Records shown -
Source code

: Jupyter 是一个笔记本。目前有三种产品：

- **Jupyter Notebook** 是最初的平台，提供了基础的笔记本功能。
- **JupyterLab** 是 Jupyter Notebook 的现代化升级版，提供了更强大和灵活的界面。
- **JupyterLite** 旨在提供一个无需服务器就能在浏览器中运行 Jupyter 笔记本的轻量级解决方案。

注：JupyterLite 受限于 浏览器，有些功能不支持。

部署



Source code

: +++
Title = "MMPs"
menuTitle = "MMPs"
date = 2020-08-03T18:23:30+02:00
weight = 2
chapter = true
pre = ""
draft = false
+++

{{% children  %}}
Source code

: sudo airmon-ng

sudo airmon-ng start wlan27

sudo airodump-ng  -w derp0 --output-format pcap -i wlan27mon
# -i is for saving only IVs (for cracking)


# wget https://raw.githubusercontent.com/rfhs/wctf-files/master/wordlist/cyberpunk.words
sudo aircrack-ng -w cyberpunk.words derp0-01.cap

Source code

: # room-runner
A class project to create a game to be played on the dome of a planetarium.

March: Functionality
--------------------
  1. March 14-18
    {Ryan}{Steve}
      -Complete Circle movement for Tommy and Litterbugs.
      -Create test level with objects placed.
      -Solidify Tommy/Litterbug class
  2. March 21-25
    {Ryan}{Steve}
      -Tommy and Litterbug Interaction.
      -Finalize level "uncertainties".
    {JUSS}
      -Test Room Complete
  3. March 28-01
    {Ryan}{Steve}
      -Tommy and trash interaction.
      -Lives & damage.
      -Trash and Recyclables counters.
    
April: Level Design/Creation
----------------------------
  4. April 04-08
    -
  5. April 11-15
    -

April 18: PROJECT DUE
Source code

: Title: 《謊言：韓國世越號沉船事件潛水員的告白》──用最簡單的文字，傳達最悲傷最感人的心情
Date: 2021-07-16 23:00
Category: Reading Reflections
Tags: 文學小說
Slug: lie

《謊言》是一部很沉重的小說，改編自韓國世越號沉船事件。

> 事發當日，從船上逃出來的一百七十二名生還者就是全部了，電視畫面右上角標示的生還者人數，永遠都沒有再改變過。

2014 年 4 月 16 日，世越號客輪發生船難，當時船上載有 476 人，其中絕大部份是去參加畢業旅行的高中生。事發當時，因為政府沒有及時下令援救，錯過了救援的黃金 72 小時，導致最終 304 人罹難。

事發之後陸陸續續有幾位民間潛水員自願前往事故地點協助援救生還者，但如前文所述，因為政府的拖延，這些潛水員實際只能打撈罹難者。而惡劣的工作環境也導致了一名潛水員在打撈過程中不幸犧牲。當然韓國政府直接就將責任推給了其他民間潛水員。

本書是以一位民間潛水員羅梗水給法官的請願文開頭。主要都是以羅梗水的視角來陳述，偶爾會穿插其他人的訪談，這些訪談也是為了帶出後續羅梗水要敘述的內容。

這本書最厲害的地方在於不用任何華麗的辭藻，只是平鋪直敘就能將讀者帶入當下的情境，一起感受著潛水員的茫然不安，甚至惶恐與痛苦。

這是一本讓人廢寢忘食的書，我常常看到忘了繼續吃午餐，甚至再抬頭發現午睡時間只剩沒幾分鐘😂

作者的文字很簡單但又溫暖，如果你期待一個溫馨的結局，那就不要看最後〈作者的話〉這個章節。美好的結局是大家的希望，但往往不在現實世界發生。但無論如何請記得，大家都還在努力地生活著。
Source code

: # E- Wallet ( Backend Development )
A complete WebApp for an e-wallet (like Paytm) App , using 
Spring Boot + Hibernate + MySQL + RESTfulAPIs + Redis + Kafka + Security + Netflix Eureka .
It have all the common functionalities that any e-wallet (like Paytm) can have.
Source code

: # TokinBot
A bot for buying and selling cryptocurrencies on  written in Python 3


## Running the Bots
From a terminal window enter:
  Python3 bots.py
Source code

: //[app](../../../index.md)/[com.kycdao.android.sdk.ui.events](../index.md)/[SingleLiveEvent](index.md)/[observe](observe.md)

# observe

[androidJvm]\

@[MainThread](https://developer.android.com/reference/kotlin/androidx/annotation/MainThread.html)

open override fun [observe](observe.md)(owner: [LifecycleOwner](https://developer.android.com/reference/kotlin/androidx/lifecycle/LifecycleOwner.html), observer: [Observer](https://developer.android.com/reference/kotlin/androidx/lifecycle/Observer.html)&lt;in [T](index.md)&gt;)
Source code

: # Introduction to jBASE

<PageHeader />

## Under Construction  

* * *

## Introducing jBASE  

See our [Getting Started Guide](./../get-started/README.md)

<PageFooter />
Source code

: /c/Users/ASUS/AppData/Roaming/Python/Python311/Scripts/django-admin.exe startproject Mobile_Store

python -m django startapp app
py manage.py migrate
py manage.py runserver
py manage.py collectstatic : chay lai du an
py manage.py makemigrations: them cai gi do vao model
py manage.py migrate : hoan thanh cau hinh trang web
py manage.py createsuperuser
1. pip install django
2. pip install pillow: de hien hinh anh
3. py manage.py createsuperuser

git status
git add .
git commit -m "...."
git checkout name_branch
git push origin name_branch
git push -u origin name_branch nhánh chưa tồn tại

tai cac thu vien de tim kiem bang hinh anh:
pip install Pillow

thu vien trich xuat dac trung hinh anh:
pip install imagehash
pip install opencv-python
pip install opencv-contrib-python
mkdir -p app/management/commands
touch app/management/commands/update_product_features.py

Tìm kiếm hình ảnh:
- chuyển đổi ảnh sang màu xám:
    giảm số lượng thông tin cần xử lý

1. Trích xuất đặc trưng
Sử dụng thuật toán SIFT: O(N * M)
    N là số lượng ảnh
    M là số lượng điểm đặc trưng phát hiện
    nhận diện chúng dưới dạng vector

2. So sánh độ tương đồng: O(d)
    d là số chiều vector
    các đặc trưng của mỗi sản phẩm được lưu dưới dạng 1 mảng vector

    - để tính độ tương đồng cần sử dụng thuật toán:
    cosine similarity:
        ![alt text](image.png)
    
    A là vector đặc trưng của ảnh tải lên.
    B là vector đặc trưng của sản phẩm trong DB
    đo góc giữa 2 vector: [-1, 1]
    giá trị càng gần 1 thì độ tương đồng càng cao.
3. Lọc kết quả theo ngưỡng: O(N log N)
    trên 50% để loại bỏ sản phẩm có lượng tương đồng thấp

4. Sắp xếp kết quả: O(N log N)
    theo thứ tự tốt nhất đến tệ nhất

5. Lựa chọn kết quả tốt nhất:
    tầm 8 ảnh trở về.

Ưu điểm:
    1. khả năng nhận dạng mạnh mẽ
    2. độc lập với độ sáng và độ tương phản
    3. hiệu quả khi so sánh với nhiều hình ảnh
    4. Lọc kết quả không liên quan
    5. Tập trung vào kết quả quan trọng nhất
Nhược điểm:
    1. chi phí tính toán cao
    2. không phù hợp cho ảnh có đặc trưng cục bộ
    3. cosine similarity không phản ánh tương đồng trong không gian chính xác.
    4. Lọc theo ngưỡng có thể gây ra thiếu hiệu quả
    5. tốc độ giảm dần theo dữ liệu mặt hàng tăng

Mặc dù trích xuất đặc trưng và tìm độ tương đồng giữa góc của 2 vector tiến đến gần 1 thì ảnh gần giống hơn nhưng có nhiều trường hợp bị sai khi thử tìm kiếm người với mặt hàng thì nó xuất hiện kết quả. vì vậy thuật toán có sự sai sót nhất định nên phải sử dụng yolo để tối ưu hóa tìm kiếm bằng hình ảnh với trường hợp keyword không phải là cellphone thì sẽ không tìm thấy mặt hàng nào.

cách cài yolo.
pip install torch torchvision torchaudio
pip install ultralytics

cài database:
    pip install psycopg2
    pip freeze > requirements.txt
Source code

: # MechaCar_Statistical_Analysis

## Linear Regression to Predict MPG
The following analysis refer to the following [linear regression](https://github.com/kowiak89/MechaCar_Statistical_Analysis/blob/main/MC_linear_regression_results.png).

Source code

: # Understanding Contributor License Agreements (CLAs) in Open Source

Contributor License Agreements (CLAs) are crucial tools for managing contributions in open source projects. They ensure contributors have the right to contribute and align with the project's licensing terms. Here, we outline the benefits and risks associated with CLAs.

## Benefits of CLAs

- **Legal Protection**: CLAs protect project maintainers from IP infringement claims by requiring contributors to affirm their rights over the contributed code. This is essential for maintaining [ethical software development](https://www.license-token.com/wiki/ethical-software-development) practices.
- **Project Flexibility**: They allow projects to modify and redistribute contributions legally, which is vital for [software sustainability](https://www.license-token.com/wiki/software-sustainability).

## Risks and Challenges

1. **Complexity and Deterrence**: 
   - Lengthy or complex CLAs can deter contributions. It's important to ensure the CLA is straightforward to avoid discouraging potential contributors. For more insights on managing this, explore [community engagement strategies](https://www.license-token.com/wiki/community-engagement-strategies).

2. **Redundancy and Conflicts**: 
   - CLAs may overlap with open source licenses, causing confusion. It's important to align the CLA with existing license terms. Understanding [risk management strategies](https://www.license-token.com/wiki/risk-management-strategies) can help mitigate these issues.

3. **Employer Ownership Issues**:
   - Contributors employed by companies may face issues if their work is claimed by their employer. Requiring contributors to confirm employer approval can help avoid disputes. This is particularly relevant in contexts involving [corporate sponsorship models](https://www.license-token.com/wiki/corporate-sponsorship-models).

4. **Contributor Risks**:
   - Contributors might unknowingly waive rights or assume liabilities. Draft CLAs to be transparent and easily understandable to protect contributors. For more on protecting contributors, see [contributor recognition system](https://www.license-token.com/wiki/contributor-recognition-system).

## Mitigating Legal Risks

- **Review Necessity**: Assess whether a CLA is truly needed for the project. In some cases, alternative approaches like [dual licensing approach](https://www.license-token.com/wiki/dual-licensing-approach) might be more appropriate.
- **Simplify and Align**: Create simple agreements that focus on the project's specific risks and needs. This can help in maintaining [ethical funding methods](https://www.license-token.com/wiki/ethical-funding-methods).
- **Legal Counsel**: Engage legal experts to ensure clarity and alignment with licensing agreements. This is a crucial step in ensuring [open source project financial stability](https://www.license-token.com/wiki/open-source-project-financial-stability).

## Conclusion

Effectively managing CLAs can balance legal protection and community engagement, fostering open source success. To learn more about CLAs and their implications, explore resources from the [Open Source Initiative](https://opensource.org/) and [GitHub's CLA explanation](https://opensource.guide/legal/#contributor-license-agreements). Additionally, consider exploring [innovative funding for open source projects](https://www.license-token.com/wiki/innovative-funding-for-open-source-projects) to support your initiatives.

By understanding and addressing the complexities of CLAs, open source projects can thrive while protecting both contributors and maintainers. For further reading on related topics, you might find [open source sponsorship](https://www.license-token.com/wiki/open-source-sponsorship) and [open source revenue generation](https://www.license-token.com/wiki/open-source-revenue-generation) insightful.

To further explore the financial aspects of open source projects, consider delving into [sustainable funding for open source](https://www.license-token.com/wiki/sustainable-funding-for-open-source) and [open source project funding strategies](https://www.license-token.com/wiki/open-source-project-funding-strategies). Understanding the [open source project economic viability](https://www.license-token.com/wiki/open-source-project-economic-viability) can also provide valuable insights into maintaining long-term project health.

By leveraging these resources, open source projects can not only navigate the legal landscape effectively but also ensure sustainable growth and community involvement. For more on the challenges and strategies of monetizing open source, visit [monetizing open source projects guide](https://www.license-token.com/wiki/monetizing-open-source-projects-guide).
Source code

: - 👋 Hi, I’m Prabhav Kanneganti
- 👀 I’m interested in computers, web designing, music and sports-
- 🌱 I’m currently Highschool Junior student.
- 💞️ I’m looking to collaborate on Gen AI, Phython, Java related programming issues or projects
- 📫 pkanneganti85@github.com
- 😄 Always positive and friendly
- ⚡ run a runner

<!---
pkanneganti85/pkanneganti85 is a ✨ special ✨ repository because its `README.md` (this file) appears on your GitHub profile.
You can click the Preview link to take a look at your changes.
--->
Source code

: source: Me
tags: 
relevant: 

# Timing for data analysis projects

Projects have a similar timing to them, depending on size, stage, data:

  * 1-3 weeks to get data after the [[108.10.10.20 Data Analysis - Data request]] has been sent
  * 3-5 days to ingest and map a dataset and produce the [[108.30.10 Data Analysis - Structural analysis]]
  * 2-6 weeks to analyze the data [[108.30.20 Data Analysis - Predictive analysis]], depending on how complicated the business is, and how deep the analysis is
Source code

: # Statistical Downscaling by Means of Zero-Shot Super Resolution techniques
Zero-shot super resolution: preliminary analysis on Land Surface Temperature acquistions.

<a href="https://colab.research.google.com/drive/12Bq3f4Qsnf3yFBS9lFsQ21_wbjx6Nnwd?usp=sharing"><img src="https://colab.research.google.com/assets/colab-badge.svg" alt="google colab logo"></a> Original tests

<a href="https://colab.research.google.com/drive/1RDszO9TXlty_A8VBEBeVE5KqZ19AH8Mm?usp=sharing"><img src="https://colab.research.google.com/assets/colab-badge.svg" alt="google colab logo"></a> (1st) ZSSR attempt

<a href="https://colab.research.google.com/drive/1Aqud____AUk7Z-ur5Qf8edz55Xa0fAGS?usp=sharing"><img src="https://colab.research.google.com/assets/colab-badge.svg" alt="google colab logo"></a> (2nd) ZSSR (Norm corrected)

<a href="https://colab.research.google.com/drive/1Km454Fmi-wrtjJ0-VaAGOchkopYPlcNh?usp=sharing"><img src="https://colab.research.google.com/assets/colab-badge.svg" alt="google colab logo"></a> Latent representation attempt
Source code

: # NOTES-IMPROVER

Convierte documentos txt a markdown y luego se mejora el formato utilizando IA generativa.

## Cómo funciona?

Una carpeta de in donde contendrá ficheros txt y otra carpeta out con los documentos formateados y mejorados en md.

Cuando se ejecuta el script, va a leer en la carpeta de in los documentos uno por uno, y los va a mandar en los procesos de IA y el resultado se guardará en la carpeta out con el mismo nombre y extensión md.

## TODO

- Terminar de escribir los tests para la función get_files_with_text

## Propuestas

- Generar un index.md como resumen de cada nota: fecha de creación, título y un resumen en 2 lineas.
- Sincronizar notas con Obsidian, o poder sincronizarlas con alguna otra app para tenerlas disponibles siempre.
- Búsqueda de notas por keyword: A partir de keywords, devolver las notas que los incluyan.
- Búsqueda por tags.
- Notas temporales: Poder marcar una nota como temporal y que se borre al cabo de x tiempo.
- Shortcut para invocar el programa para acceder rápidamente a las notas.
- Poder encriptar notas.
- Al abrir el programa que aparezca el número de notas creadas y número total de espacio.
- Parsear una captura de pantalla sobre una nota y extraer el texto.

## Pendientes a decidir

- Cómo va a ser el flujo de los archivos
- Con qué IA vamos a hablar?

What to do - Say the number of lines in the entries that have the string "hiện", and only that.

Answer below - 2